Task data Block Start

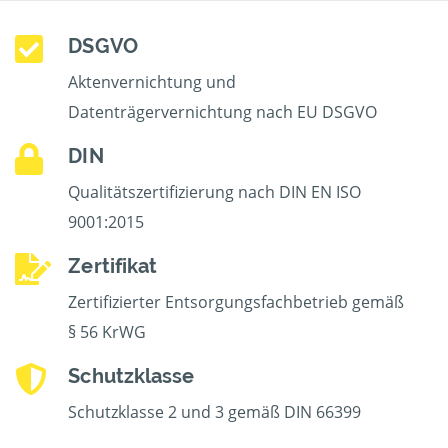
DSGVO
Aktenvernichtung und
Datenträgervernichtung nach EU DSGVO
DIN
Qualitätszertifizierung nach DIN EN ISO
9001:2015
Zertifikat
Zertifizierter Entsorgungsfachbetrieb gemäß
§ 56 KrWG
Schutzklasse
Schutzklasse 2 und 3 gemäß DIN 66399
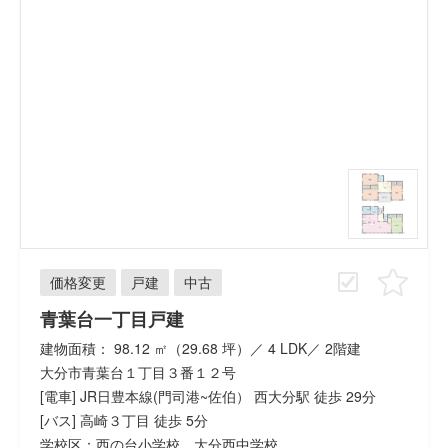
価格変更
戸建
中古
青葉台一丁目戸建
建物面積： 98.12 ㎡（29.68 坪）／ 4 LDK／ 2階建
大分市青葉台１丁目３番１２号
[電車] JR日豊本線(門司港~佐伯） 西大分駅 徒歩 29分
[バス] 高崎３丁目 徒歩 5分
学校区：西の台小学校、大分西中学校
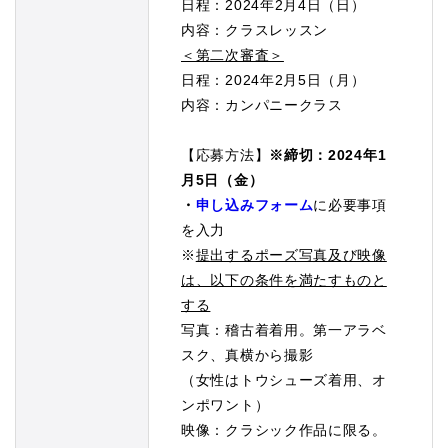
日程：2024年2月4日（日）
内容：クラスレッスン
＜第二次審査＞
日程：2024年2月5日（月）
内容：カンパニークラス
【応募方法】
※締切：2024年1
月5日（金）
・
申し込みフォーム
に必要事項
を入力
※
提出するポーズ写真及び映像
は、以下の条件を満たすものと
する
写真：稽古着着用。第一アラベ
スク、真横から撮影
（女性はトウシューズ着用、オ
ンポワント）
映像：クラシック作品に限る。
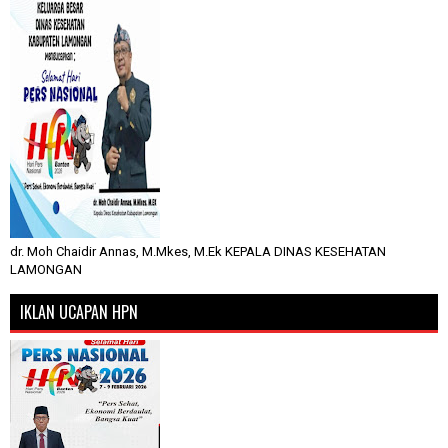
dr. Moh Chaidir Annas, M.Mkes, M.Ek KEPALA DINAS KESEHATAN
LAMONGAN
IKLAN UCAPAN HPN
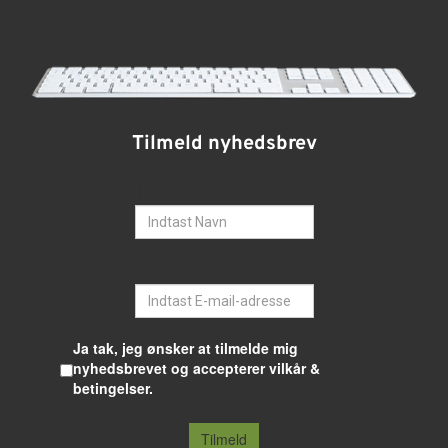
Tilmeld nyhedsbrev
Navn
E-mail
Ja tak, jeg ønsker at tilmelde mig
nyhedsbrevet og accepterer vilkår &
betingelser.
Tilmeld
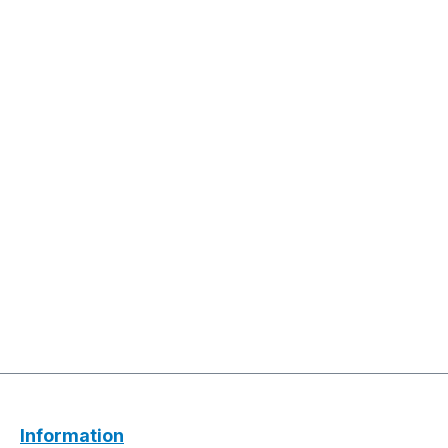
Information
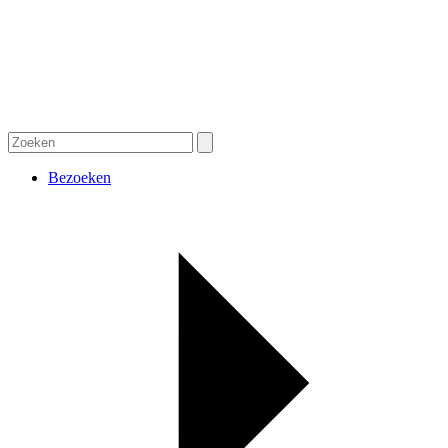
Bezoeken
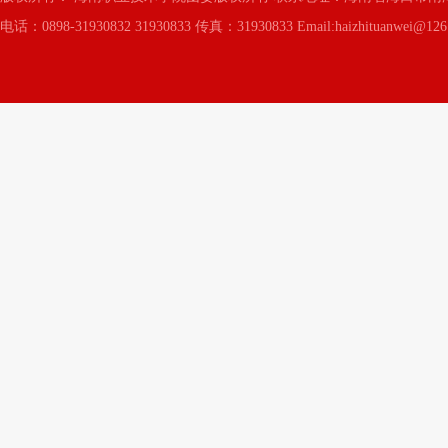
电话：0898-31930832 31930833 传真：31930833 Email:haizhituanwei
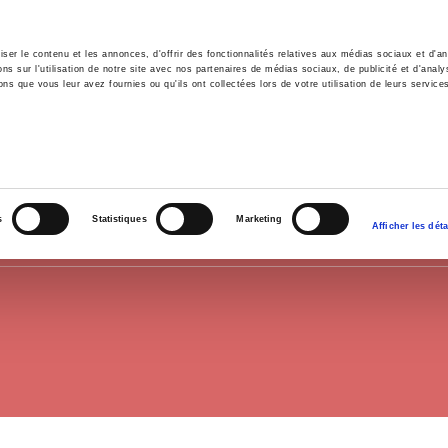
er le contenu et les annonces, d'offrir des fonctionnalités relatives aux médias sociaux et d'ana
 sur l'utilisation de notre site avec nos partenaires de médias sociaux, de publicité et d'analy
ns que vous leur avez fournies ou qu'ils ont collectées lors de votre utilisation de leurs service
il
Environnement
Histoire
International
BANLIEUE
s
Statistiques
Marketing
Afficher les déta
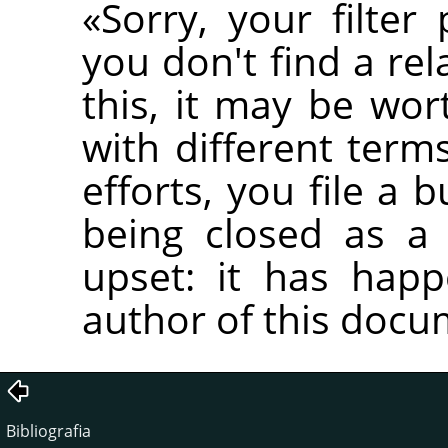
«
Sorry, your filter
you don't find a re
this, it may be wor
with different terms
efforts, you file a 
being closed as a 
upset: it has hap
author of this docu
Bibliografia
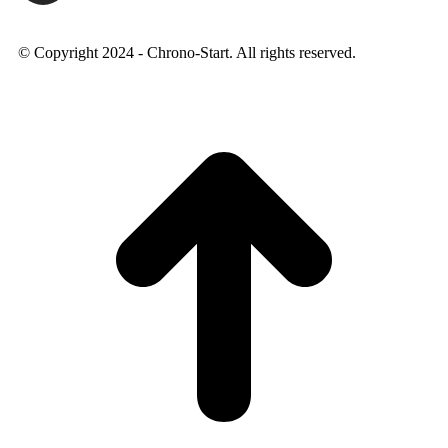
© Copyright 2024 - Chrono-Start. All rights reserved.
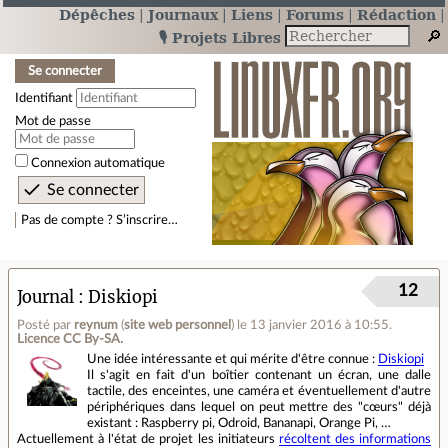
Dépêches
Journaux
Liens
Forums
Rédaction
🎙️ Projets Libres
Se connecter
Identifiant
Mot de passe
Connexion automatique
Pas de compte ? S’inscrire…
12
Journal
Diskiopi
Posté par
reynum
(
site web personnel
)
le 13 janvier 2016 à 10:55
.
Licence CC By‑SA.
Une idée intéressante et qui mérite d'être connue :
Diskiopi
Il s'agit en fait d'un boîtier contenant un écran, une dalle
tactile, des enceintes, une caméra et éventuellement d'autre
périphériques dans lequel on peut mettre des "cœurs" déjà
existant : Raspberry pi, Odroid, Bananapi, Orange Pi, …
Actuellement à l'état de projet les initiateurs
récoltent des informations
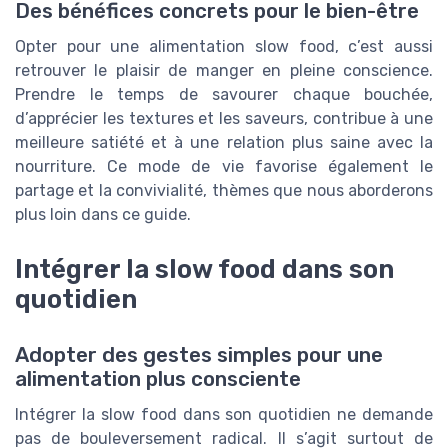
Des bénéfices concrets pour le bien-être
Opter pour une alimentation slow food, c’est aussi
retrouver le plaisir de manger en pleine conscience.
Prendre le temps de savourer chaque bouchée,
d’apprécier les textures et les saveurs, contribue à une
meilleure satiété et à une relation plus saine avec la
nourriture. Ce mode de vie favorise également le
partage et la convivialité, thèmes que nous aborderons
plus loin dans ce guide.
Intégrer la slow food dans son
quotidien
Adopter des gestes simples pour une
alimentation plus consciente
Intégrer la slow food dans son quotidien ne demande
pas de bouleversement radical. Il s’agit surtout de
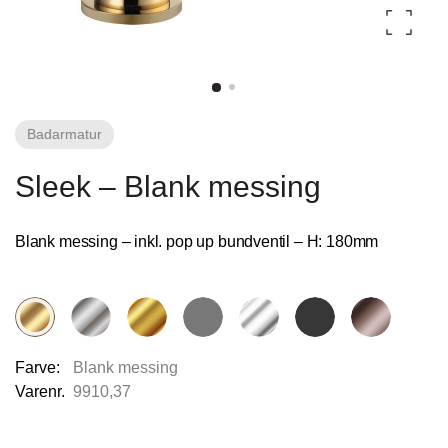
Fliseforum Silkeborg
Stagehøj Tværvej 5, 8600 Silkeborg,
Danmark
Badarmatur
Sleek – Blank messing
Blank messing – inkl. pop up bundventil – H: 180mm
Nettoline Ribe
Øster Vedsted Vej 6, 6760 Ribe,
Farve:
Blank messing
Varenr.
9910,37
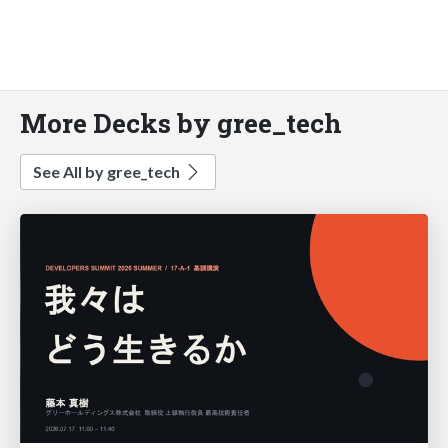
More Decks by gree_tech
See All by gree_tech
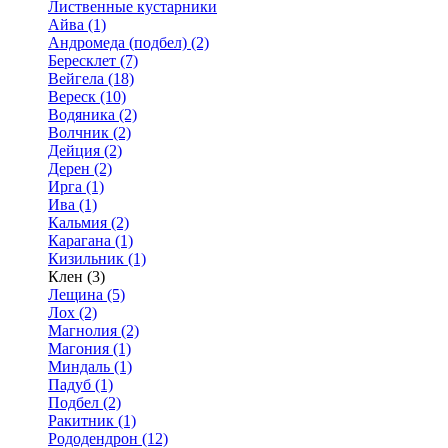
Лиственные кустарники
Айва (1)
Андромеда (подбел) (2)
Бересклет (7)
Вейгела (18)
Вереск (10)
Водяника (2)
Волчник (2)
Дейция (2)
Дерен (2)
Ирга (1)
Ива (1)
Кальмия (2)
Карагана (1)
Кизильник (1)
Клен (3)
Лещина (5)
Лох (2)
Магнолия (2)
Магония (1)
Миндаль (1)
Падуб (1)
Подбел (2)
Ракитник (1)
Рододендрон (12)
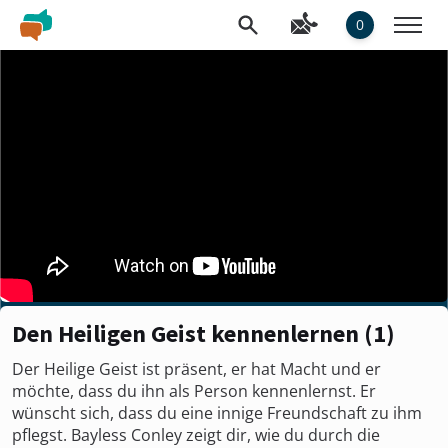
0
Den Heiligen Geist kennenlernen (1)
Der Heilige Geist ist präsent, er hat Macht und er
möchte, dass du ihn als Person kennenlernst. Er
wünscht sich, dass du eine innige Freundschaft zu ihm
pflegst. Bayless Conley zeigt dir, wie du durch die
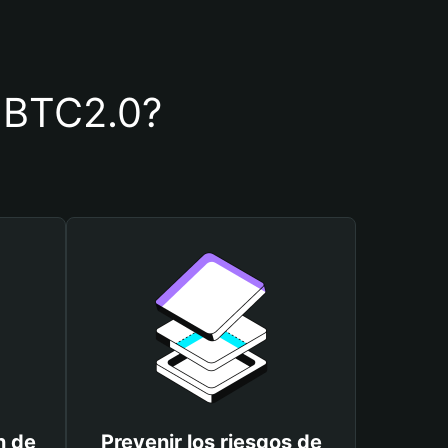
e BTC2.0?
n de
Prevenir los riesgos de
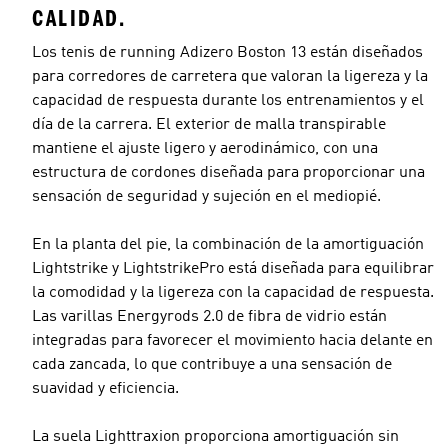
CALIDAD.
Los tenis de running Adizero Boston 13 están diseñados
para corredores de carretera que valoran la ligereza y la
capacidad de respuesta durante los entrenamientos y el
día de la carrera. El exterior de malla transpirable
mantiene el ajuste ligero y aerodinámico, con una
estructura de cordones diseñada para proporcionar una
sensación de seguridad y sujeción en el mediopié.
En la planta del pie, la combinación de la amortiguación
Lightstrike y LightstrikePro está diseñada para equilibrar
la comodidad y la ligereza con la capacidad de respuesta.
Las varillas Energyrods 2.0 de fibra de vidrio están
integradas para favorecer el movimiento hacia delante en
cada zancada, lo que contribuye a una sensación de
suavidad y eficiencia.
La suela Lighttraxion proporciona amortiguación sin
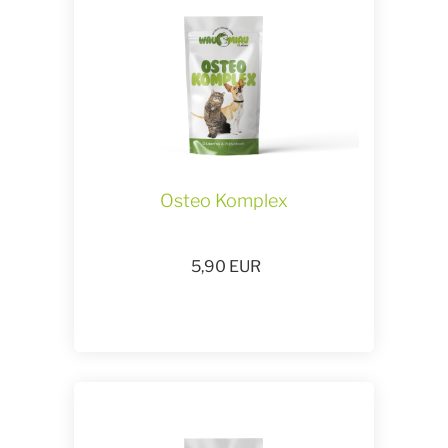
Osteo Komplex
5,90
EUR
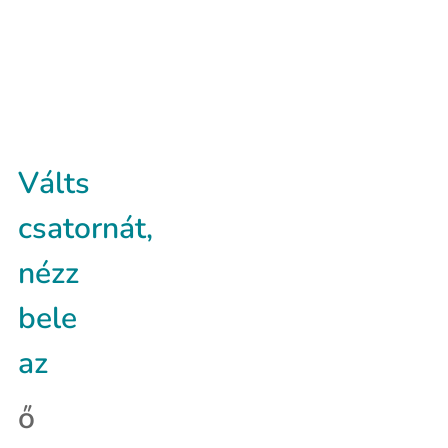
Válts
csatornát,
nézz
bele
az
ő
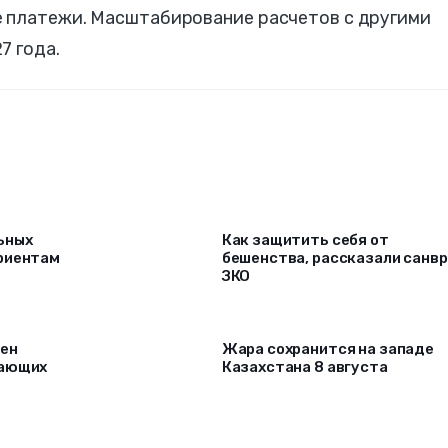
 платежи. Масштабирование расчетов с другими
7 года.
ьных
Как защитить себя от
риентам
бешенства, рассказали санв
ЗКО
рен
Жара сохранится на западе
лающих
Казахстана 8 августа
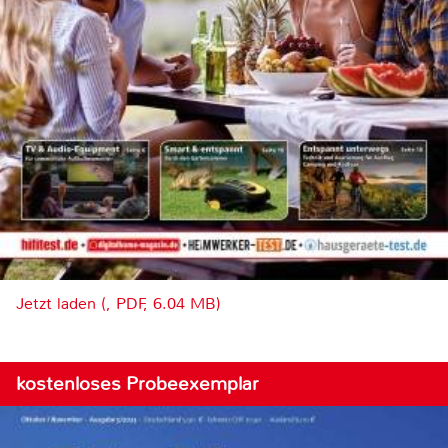
Jetzt laden (, PDF, 6.04 MB)
kostenloses Probeexemplar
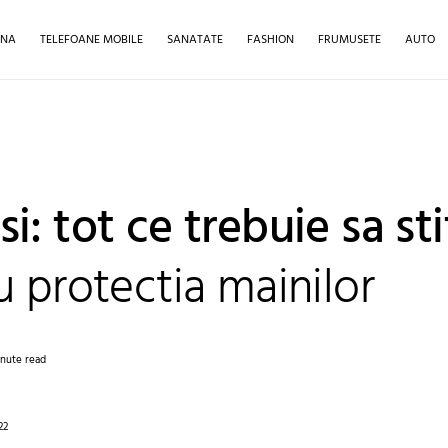
INA
TELEFOANE MOBILE
SANATATE
FASHION
FRUMUSETE
AUTO
: tot ce trebuie sa sti
u protectia mainilor
inute read
22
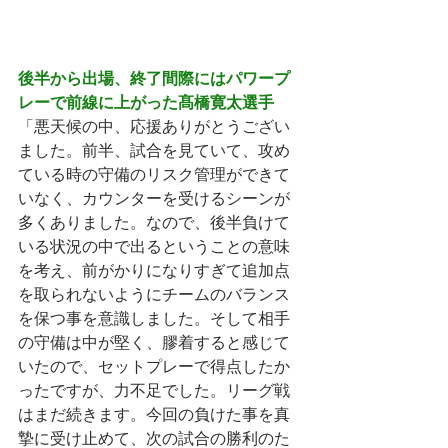
後半から出場、終了間際にはパワープ
レーで前線に上がった髙橋寛太選手
「悪天候の中、応援ありがとうござい
ました。前半、試合を見ていて、攻め
ている時の守備のリスク管理ができて
いなく、カウンターを受けるシーンが
多くありました。なので、後半負けて
いる状況の中で出るということの意味
を考え、前がかりになりすぎて追加点
を取られないようにチームのバランス
を保つ事を意識しました。そして相手
の守備は中が堅く、膠着すると感じて
いたので、セットプレーで得点したか
ったですが、力不足でした。リーグ戦
はまだ続きます。今回の負けた事を真
摯に受け止めて、次の試合の勝利のた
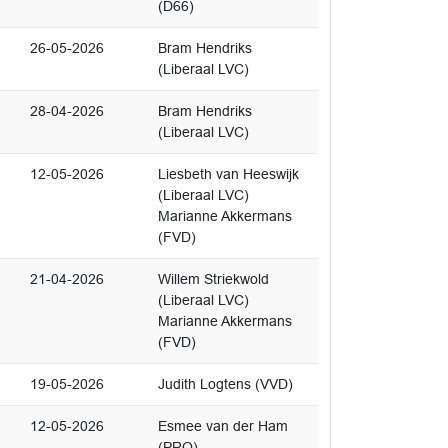
(D66)
26-05-2026
Bram Hendriks
(Liberaal LVC)
28-04-2026
Bram Hendriks
(Liberaal LVC)
12-05-2026
Liesbeth van Heeswijk
(Liberaal LVC)
Marianne Akkermans
(FVD)
21-04-2026
Willem Striekwold
(Liberaal LVC)
Marianne Akkermans
(FVD)
19-05-2026
Judith Logtens (VVD)
12-05-2026
Esmee van der Ham
(PRO)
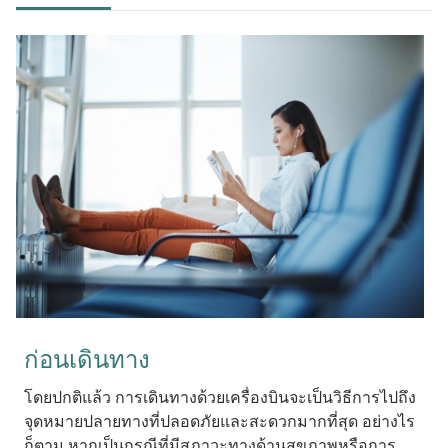
ก่อนเดินทาง
โดยปกติแล้ว การเดินทางด้วยเครื่องบินจะเป็นวิธีการไปถึง
จุดหมายปลายทางที่ปลอดภัยและสะดวกมากที่สุด อย่างไร
ก็ตาม หากเป็นกรณีที่มีสภาวะทางด้านสุขภาพหรือการ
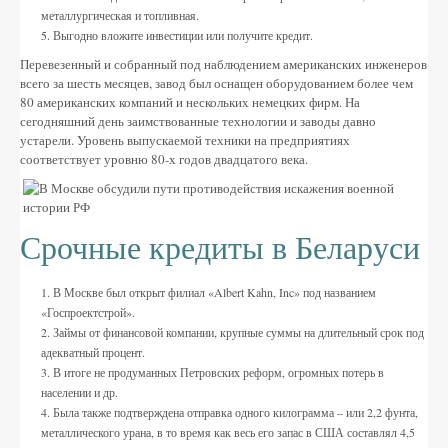
металлургическая и топливная.
Выгодно вложите инвестиции или получите кредит.
Перевезенный и собранный под наблюдением американских инженеров
всего за шесть месяцев, завод был оснащен оборудованием более чем
80 американских компаний и нескольких немецких фирм. На
сегодняшний день заимствованные технологии и заводы давно
устарели. Уровень выпускаемой техники на предприятиях
соответствует уровню 80-х годов двадцатого века.
Срочные кредиты в Беларуси
В Москве был открыт филиал «Albert Kahn, Inc» под названием
«Госпроектстрой».
Займы от финансовой компании, крупные суммы на длительный срок под
адекватный процент.
В итоге не продуманных Петровских реформ, огромных потерь в
населении и др.
Была также подтверждена отправка одного килограмма – или 2,2 фунта,
металлического урана, в то время как весь его запас в США составлял 4,5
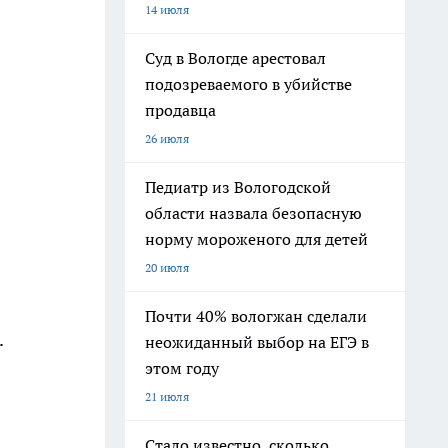
14 июля
Суд в Вологде арестовал
подозреваемого в убийстве
продавца
26 июля
Педиатр из Вологодской
области назвала безопасную
норму мороженого для детей
20 июля
Почти 40% вологжан сделали
.
неожиданный выбор на ЕГЭ в
этом году
21 июля
Стало известно, сколько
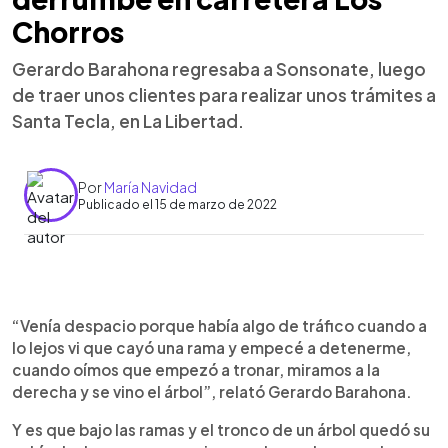
Chorros
Gerardo Barahona regresaba a Sonsonate, luego
de traer unos clientes para realizar unos trámites a
Santa Tecla, en La Libertad.
Por
María Navidad
Publicado el 15 de marzo de 2022
0:00
►
Escuchar artículo
“Venía despacio porque había algo de tráfico cuando a
lo lejos vi que cayó una rama y empecé a detenerme,
cuando oímos que empezó a tronar, miramos a la
derecha y se vino el árbol”, relató Gerardo Barahona.
Y es que bajo las ramas y el tronco de un árbol quedó su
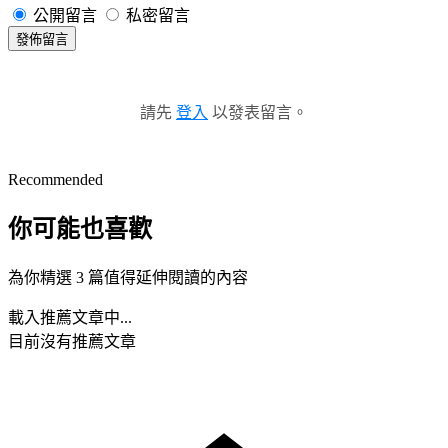
公開留言
私密留言
發佈留言
請先
登入
以發表留言。
Recommended
你可能也喜歡
為你精選 3 篇值得延伸閱讀的內容
載入推薦文章中...
目前沒有推薦文章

Task data Block End

■ What you have to do
Every line above that holds the string "avec" should be copied into the answer.

■ Exercise result
 sur l'utilisation de notre site avec nos partenaires de médias sociaux, de publicité et d'analy
meilleure satiété et à une relation plus saine avec la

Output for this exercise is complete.